David Hall is working with the Kibera YMCA on a campaign to build eight new classrooms at the elementary school, which is located in the Kibera slum outside Nairobi. An estimated one million people, including 50,000 AIDS orphans, currently live in a cramped area of 2.5 square kilometres and most have little or no access to basic necessities, such as electricity, toilets, sewage disposal and clean drinking water.
The Kibera Y was first established as a vocational school in 1983. Today, it has preschool classes, primary Grades 1 to 7 and tailoring lessons for older students (Grade 8 is to be added next year). The school also runs free meal programs for its 200 students, many of whom are AIDS orphans or come from single-parent families, often headed by women. By offering child care and school programs, the hope is that single mothers will be able to find some work during the day.
Hall went to Kenya last July to volunteer with School for All, an Ottawa-based humanitarian organization that provides teacher training in refugee camps and other places where displaced people are living.After visiting the Kibera Y school, he worked with staff to hammer out a three-year plan before returning home to get the ball rolling."My job was to come back and match that plan with a fundraising plan," he said.
The first step is improving the school's basic infrastructure by upgrading sanitation facilities, refurbishing current school buildings and ensuring students have access to clean water. Hall said taking these steps should help the school get certified, which means the Kenyan government will pay for its teachers, and graduates would be eligible for high school.
"The young people will maybe have a chance to get out of the slums, hopefully, and even go to university," Hall said.
The second step will be raising money to build eight new classrooms and subsidize school fees, meal programs and uniforms for the students.
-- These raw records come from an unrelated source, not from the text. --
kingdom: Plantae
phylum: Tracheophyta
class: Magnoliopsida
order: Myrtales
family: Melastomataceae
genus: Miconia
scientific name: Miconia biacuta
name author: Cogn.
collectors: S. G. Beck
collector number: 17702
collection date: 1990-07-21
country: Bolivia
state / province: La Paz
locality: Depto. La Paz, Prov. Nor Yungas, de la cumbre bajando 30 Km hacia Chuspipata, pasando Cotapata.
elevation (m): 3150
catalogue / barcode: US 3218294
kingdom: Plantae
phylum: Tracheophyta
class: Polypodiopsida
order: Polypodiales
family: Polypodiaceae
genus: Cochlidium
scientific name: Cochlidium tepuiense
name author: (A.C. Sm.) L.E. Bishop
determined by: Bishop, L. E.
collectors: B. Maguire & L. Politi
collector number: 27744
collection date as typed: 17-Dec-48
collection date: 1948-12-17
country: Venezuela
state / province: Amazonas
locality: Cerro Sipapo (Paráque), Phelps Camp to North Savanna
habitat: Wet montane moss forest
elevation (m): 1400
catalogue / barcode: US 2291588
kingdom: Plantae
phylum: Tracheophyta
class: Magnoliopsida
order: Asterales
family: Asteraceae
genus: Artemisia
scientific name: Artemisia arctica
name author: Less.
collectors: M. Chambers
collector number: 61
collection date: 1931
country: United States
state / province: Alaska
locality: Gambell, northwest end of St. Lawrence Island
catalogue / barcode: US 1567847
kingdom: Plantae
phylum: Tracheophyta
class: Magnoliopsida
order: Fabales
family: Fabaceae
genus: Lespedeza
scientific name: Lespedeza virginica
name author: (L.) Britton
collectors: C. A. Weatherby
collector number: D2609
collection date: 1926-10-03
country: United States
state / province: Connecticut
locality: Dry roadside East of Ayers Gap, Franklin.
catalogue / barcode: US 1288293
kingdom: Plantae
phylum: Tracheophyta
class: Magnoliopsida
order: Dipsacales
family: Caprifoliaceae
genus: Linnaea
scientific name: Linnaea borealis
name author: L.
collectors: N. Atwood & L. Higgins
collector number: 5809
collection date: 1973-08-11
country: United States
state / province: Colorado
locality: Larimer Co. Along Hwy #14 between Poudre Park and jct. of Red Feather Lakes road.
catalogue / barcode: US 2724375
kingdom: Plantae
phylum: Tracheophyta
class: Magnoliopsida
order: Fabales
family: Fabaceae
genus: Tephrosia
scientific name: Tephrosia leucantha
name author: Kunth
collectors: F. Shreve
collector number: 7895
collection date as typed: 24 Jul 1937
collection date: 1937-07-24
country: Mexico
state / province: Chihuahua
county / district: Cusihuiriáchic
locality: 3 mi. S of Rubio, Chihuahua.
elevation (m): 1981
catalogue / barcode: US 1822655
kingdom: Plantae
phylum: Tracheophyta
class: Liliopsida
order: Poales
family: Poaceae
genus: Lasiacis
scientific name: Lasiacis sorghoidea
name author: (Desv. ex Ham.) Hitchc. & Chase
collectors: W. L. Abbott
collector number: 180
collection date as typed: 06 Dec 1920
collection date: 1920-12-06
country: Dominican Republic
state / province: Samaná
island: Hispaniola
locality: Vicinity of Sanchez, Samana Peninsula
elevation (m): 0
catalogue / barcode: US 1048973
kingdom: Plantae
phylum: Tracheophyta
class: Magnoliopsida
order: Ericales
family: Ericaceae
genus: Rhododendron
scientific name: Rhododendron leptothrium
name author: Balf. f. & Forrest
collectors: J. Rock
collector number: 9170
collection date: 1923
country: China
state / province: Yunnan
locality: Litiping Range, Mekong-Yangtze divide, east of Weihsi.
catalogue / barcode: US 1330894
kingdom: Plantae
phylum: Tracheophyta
Hall said individuals and groups can make tax-deductible donations and he's also looking for nine groups to sponsor a classroom, at a cost of $10,000 apiece. Woodroffe High School has already agreed to participate and Hall said he's hoping other schools will get involved.
The plan is to build four new classrooms in 2012 and another four the year after, by which time the school will have doubled its population.
Once complete, Hall said the school will teach children during the day and be open to adults in the evening and on weekends to improve their job skills.
Hall, 72, retired from Laurentian High School about six years ago and says he inherited social activism from his own father.
He added the need in Kibera is overwhelming, but working on the school project makes him feel like he's making a difference.
"As a young person I thought I could change the world, but I realized the change in the world is one person, one family at a time and especially since my background is teaching, it has to be in giving children the opportunity to have a life that has some hope and some promise of a better world."